■ Extract

+++

K8s Custom Schedulers for GPU Bin-Packing in ML Workloads

October 13, 2025

16 min read

Goh Ling Yong

Technology enthusiast and software architect specializing in AI-driven development tools and modern software engineering practices. Passionate about the intersection of artificial intelligence and human creativity in building tomorrow's digital solutions.

The Default Scheduler's Shortcomings for GPU Workloads

For senior engineers managing large-scale machine learning platforms on Kubernetes, the limitations of the default-scheduler become apparent quickly, especially with expensive GPU resources. While excellent for general-purpose stateless applications, its default policies—primarily NodeResourcesFit, NodeName, TaintToleration, and a balanced scoring strategy—fall short for specialized, high-value workloads. The core issues are:

GPU Fragmentation: The default scheduler's scoring logic often spreads pods across nodes to balance utilization. Consider a cluster with three 8-GPU nodes. If you schedule three separate 2-GPU jobs, the scheduler might place one on each node. Now, each node has 6 GPUs free. If a high-priority 8-GPU training job arrives, it cannot be scheduled, despite 18 total GPUs being available across the cluster. The resources are fragmented.

Lack of Topology Awareness: Modern multi-GPU servers feature high-speed interconnects like NVIDIA's NVLink or AMD's Infinity Fabric. For distributed training workloads (e.g., using torch.distributed), placing cooperating pods on GPUs connected by a high-speed interconnect is critical for performance. The default scheduler has no concept of this sub-node topology. It sees nvidia.com/gpu: 8 as eight fungible resources, not as four NVLink-paired sets.

+++

■ Source records
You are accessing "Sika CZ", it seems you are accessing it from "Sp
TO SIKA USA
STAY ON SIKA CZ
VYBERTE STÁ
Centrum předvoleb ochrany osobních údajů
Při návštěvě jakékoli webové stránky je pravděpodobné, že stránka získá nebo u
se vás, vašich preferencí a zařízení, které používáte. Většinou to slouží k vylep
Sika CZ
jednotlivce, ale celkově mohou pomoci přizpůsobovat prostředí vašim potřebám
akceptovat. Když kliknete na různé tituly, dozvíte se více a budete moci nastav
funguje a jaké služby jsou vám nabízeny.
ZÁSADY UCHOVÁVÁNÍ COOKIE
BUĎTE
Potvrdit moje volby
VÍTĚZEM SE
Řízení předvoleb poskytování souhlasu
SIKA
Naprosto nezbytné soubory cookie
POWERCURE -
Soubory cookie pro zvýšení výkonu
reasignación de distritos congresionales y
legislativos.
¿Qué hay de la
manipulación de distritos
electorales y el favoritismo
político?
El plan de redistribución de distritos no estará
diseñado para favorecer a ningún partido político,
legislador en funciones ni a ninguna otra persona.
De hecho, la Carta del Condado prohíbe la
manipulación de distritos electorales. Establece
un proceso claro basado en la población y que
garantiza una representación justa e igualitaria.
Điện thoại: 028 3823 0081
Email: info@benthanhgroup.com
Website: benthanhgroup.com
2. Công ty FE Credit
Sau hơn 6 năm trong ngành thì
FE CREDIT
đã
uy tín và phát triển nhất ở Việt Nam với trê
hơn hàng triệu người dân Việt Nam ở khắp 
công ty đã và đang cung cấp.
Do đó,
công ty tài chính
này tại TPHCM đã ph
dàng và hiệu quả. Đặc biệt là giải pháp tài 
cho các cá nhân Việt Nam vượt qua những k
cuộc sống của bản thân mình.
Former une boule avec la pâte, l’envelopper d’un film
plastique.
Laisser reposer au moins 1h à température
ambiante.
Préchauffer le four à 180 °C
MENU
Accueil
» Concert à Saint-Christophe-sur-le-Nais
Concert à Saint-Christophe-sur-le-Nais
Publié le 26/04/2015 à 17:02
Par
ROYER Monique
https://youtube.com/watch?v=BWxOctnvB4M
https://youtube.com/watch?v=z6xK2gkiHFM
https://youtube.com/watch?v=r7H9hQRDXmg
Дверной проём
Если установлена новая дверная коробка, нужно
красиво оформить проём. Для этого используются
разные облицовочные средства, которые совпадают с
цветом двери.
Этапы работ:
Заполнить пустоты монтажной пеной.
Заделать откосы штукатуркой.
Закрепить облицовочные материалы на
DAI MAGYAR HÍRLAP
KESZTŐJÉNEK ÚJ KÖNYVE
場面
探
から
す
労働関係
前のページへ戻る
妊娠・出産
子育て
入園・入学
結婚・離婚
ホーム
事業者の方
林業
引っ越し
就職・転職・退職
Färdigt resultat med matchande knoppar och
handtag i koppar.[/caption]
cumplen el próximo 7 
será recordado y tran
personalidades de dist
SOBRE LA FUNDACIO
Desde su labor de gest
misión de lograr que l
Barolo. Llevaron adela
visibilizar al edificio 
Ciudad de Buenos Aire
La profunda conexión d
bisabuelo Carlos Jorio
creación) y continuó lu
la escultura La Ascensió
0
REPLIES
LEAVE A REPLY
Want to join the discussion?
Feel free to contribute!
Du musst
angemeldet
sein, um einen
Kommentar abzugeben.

+++

■ Your tasks
#1 Write out the part of the article on GPU scheduling that starts at "16 min read" and ends at "tomorrow's digital solutions.", copying it word for word.
#2 Reproduce the records word for word, starting at their first line and ending at the line that contains "này tại TPHCM đã ph", with both of those lines included.
The records have no connection to the article on GPU scheduling.

■ Expected results
#1
16 min read

Goh Ling Yong

Technology enthusiast and software architect specializing in AI-driven development tools and modern software engineering practices. Passionate about the intersection of artificial intelligence and human creativity in building tomorrow's digital solutions.

#2
You are accessing "Sika CZ", it seems you are accessing it from "Sp
TO SIKA USA
STAY ON SIKA CZ
VYBERTE STÁ
Centrum předvoleb ochrany osobních údajů
Při návštěvě jakékoli webové stránky je pravděpodobné, že stránka získá nebo u
se vás, vašich preferencí a zařízení, které používáte. Většinou to slouží k vylep
Sika CZ
jednotlivce, ale celkově mohou pomoci přizpůsobovat prostředí vašim potřebám
akceptovat. Když kliknete na různé tituly, dozvíte se více a budete moci nastav
funguje a jaké služby jsou vám nabízeny.
ZÁSADY UCHOVÁVÁNÍ COOKIE
BUĎTE
Potvrdit moje volby
VÍTĚZEM SE
Řízení předvoleb poskytování souhlasu
SIKA
Naprosto nezbytné soubory cookie
POWERCURE -
Soubory cookie pro zvýšení výkonu
reasignación de distritos congresionales y
legislativos.
¿Qué hay de la
manipulación de distritos
electorales y el favoritismo
político?
El plan de redistribución de distritos no estará
diseñado para favorecer a ningún partido político,
legislador en funciones ni a ninguna otra persona.
De hecho, la Carta del Condado prohíbe la
manipulación de distritos electorales. Establece
un proceso claro basado en la población y que
garantiza una representación justa e igualitaria.
Điện thoại: 028 3823 0081
Email: info@benthanhgroup.com
Website: benthanhgroup.com
2. Công ty FE Credit
Sau hơn 6 năm trong ngành thì
FE CREDIT
đã
uy tín và phát triển nhất ở Việt Nam với trê
hơn hàng triệu người dân Việt Nam ở khắp 
công ty đã và đang cung cấp.
Do đó,
công ty tài chính
này tại TPHCM đã ph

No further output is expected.